## Activity
Rewrite the text of every item with "mortar" changed to "thinset" and everything else kept the same. Leave the pictures out of your answer.
*** Opening Supplied data ***
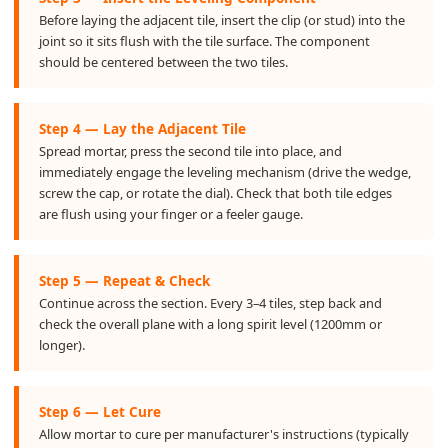
Before laying the adjacent tile, insert the clip (or stud) into the
joint so it sits flush with the tile surface. The component
should be centered between the two tiles.
Step 4 — Lay the Adjacent Tile
Spread mortar, press the second tile into place, and
immediately engage the leveling mechanism (drive the wedge,
screw the cap, or rotate the dial). Check that both tile edges
are flush using your finger or a feeler gauge.
Step 5 — Repeat & Check
Continue across the section. Every 3–4 tiles, step back and
check the overall plane with a long spirit level (1200mm or
longer).
Step 6 — Let Cure
Allow mortar to cure per manufacturer's instructions (typically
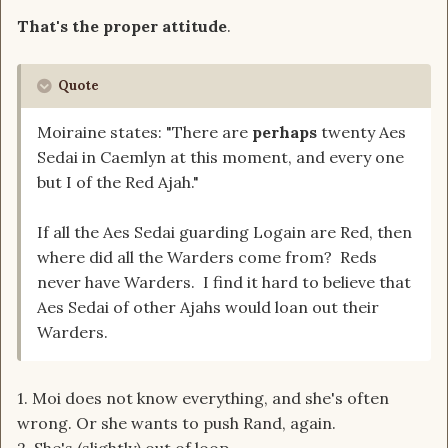
That's the proper attitude
.
Quote
Moiraine states: "There are
perhaps
twenty Aes
Sedai in Caemlyn at this moment, and every one
but I of the Red Ajah."
If all the Aes Sedai guarding Logain are Red, then
where did all the Warders come from? Reds
never have Warders. I find it hard to believe that
Aes Sedai of other Ajahs would loan out their
Warders.
1. Moi does not know everything, and she's often
wrong. Or she wants to push Rand, again.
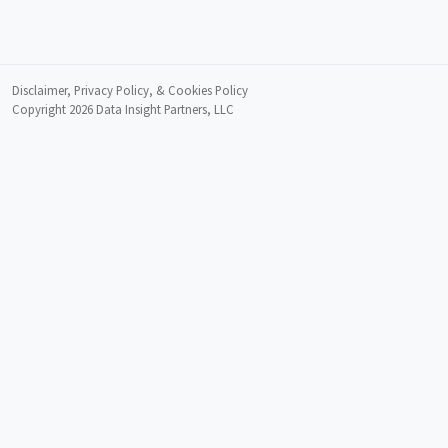
Disclaimer, Privacy Policy, & Cookies Policy
Copyright 2026
Data Insight Partners, LLC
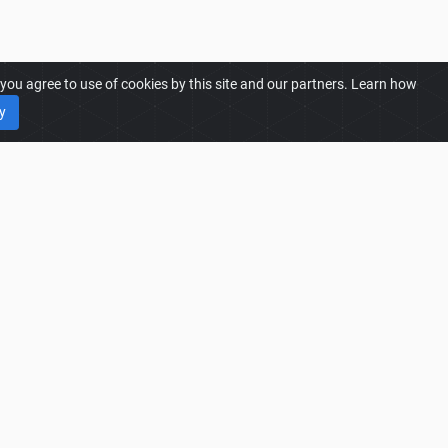
ou agree to use of cookies by this site and our partners. Learn how
y
25 MODS
25 Mods
25 Most Downloaded Mods
25 Trending Mods
25 Best Rated Mods
25 Most Liked Mods
Language: English
|
Theme:
light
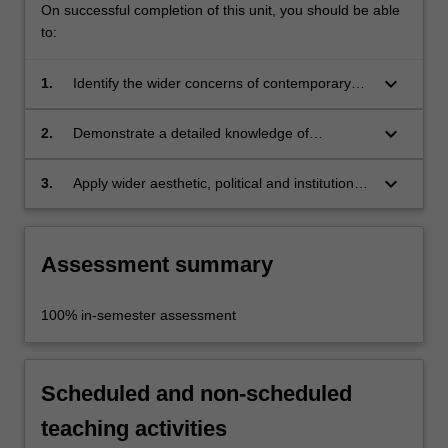
On successful completion of this unit, you should be able
to:
keyboard_arrow_down
1.
Identify the wider concerns of contemporary
international art as they are played out in a
local context;
keyboard_arrow_down
2.
Demonstrate a detailed knowledge of
contemporary Australian art and the various
art institutions of Melbourne;
keyboard_arrow_down
3.
Apply wider aesthetic, political and institutional
concerns to particular art practices and
institutions.
Assessment summary
100% in-semester assessment
Scheduled and non-scheduled
teaching activities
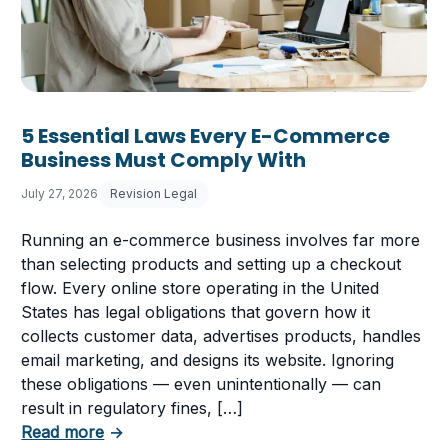
5 Essential Laws Every E-Commerce
Business Must Comply With
July 27, 2026
Revision Legal
Running an e-commerce business involves far more
than selecting products and setting up a checkout
flow. Every online store operating in the United
States has legal obligations that govern how it
collects customer data, advertises products, handles
email marketing, and designs its website. Ignoring
these obligations — even unintentionally — can
 Having a Cookie Consent Banner?
result in regulatory fines, […]
about 5 Essential Laws Every E-Commerce B
Read more
→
*** Closing Supplied data ***
## Solved exercise
Before laying the adjacent tile, insert the clip (or stud) into the
joint so it sits flush with the tile surface. The component
should be centered between the two tiles.
Step 4 — Lay the Adjacent Tile
Spread thinset, press the second tile into place, and
immediately engage the leveling mechanism (drive the wedge,
screw the cap, or rotate the dial). Check that both tile edges
are flush using your finger or a feeler gauge.
Step 5 — Repeat & Check
Continue across the section. Every 3–4 tiles, step back and
check the overall plane with a long spirit level (1200mm or
longer).
Step 6 — Let Cure
Allow thinset to cure per manufacturer's instructions (typically
That's the proper attitude
.
Quote
Moiraine states: "There are
perhaps
twenty Aes
Sedai in Caemlyn at this moment, and every one
but I of the Red Ajah."
If all the Aes Sedai guarding Logain are Red, then
where did all the Warders come from? Reds
never have Warders. I find it hard to believe that
Aes Sedai of other Ajahs would loan out their
Warders.
1. Moi does not know everything, and she's often
wrong. Or she wants to push Rand, again.
Disclaimer, Privacy Policy, & Cookies Policy
Copyright 2026
Data Insight Partners, LLC
ou agree to use of cookies by this site and our partners. Learn how
y
25 MODS
25 Mods
25 Most Downloaded Mods
25 Trending Mods
25 Best Rated Mods
25 Most Liked Mods
Language: English
|
Theme:
light
On successful completion of this unit, you should be able
to:
keyboard_arrow_down
1.
Identify the wider concerns of contemporary
international art as they are played out in a
local context;
keyboard_arrow_down
2.
Demonstrate a detailed knowledge of
contemporary Australian art and the various
art institutions of Melbourne;
keyboard_arrow_down
3.
Apply wider aesthetic, political and institutional
concerns to particular art practices and
institutions.
Assessment summary
100% in-semester assessment
Scheduled and non-scheduled
teaching activities
5 Essential Laws Every E-Commerce
Business Must Comply With
July 27, 2026
Revision Legal
Running an e-commerce business involves far more
than selecting products and setting up a checkout
flow. Every online store operating in the United
States has legal obligations that govern how it
collects customer data, advertises products, handles
email marketing, and designs its website. Ignoring
these obligations — even unintentionally — can
 Having a Cookie Consent Banner?
result in regulatory fines, […]
about 5 Essential Laws Every E-Commerce B
Read more
→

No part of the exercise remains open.